A scene from the 1982 documentary The Atomic Cafe, which reveals how the US government purposely mislead their own citizens and soldiers into becoming unwitting subjects during the nuclear testing site at Bikini Beach in 1946. Years later, nearly all the soldiers involved in the Bikini beach nuclear test developed radiation illness and cancer. 

However, imho, the trend seems pretty clear that aside from SmartWatches, we are actually moving away from wearable tech. No one wants to be wearing glasses that give you headaches and lazy eye syndrome, and no one wants to be wearing a clunky set of googles that looks like a medieval torture device.

Despite the smiling model, the first generation Oculus Rift googles resemble a Medieval torture device. Subsequent models have not seen much improvement. 

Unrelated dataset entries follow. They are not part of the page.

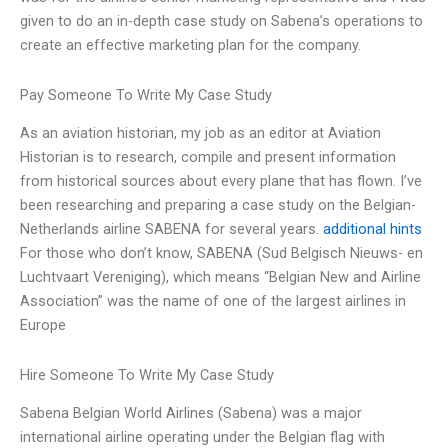
given to do an in-depth case study on Sabena’s operations to
create an effective marketing plan for the company.
Pay Someone To Write My Case Study
As an aviation historian, my job as an editor at Aviation
Historian is to research, compile and present information
from historical sources about every plane that has flown. I’ve
been researching and preparing a case study on the Belgian-
Netherlands airline SABENA for several years.
additional hints
For those who don’t know, SABENA (Sud Belgisch Nieuws- en
Luchtvaart Vereniging), which means “Belgian New and Airline
Association” was the name of one of the largest airlines in
Europe
Hire Someone To Write My Case Study
Sabena Belgian World Airlines (Sabena) was a major
international airline operating under the Belgian flag with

To be honest, I never even liked laptops simply because I was quite sensitive to typing on the heat-emanating keyboard which I felt interfered with my thinking processes. Back in the early 2000s, I would take an extra external keyboard with me on trips and connect the USB port into my laptop, just so that I wouldn't have direct contact with the laptop keyboard. When iPads came out, I was elated, because it replaced my laptop altogether, and its bluetooth keyboard was great, simply because I wasn't absorbing all the EMF radiation from the traditional laptop keyboard.

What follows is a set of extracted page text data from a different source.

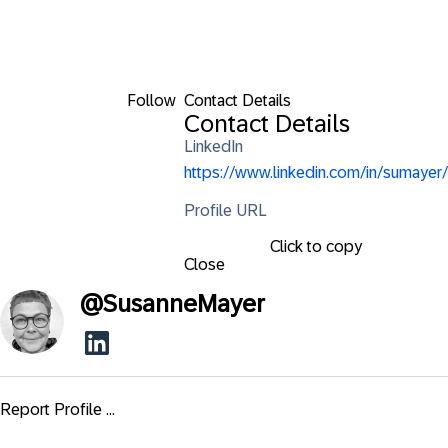
Follow
Contact Details
Contact Details
LinkedIn
https://www.linkedin.com/in/sumayer/
Profile URL
Click to copy
Close
@
SusanneMayer
Report Profile ...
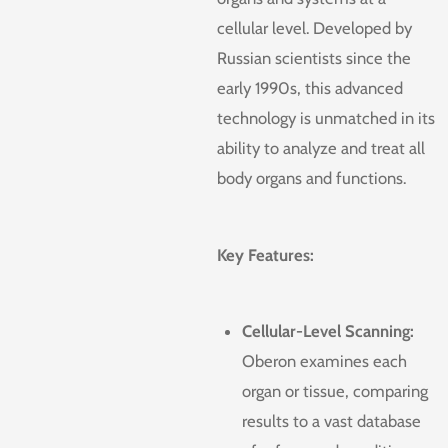
cellular level. Developed by
Russian scientists since the
early 1990s, this advanced
technology is unmatched in its
ability to analyze and treat all
body organs and functions.
Key Features:
Cellular-Level Scanning:
Oberon examines each
organ or tissue, comparing
results to a vast database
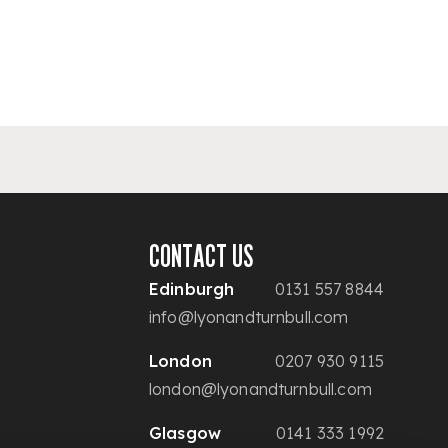
CONTACT US
Edinburgh
0131 557 8844
info@lyonandturnbull.com
London
0207 930 9115
london@lyonandturnbull.com
Glasgow
0141 333 1992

Emeralds are made from crystallised chromium and vanadium, both of which have been widely publicised as therapeutic for certain conditions such as diabetes, with the latter (vanadium) shown to increase a person's sensitivity to insulin. Julius Caesar collected emeralds and was quite fond of them, and considered them to have medicinal value, which he gave to Cleopatra, whose favourite gem was also the lush, vivid green emerald. 

In regards to wearable tech jewellery, and even SmartClothing, I'm not sure that I want to adorn a plastic, post-modern set of minimalist looking rings, bracelets and necklaces that tell me when someone is emailing, texting or ringing me, or even, monitoring my physical activity. Those aren't the must-have features for me. However, if my earrings and rings could do cool stuff, like project holograms and play music, then that could possibly be enticing, but I could probably just do that with my mobile phone, tablet or SmartWatch, and I'll leave the silky touch of gold, silver and platinum or even sapphires, emeralds and pearls for direct contact with my skin, rather than a device in which I absorb its EMF radiation.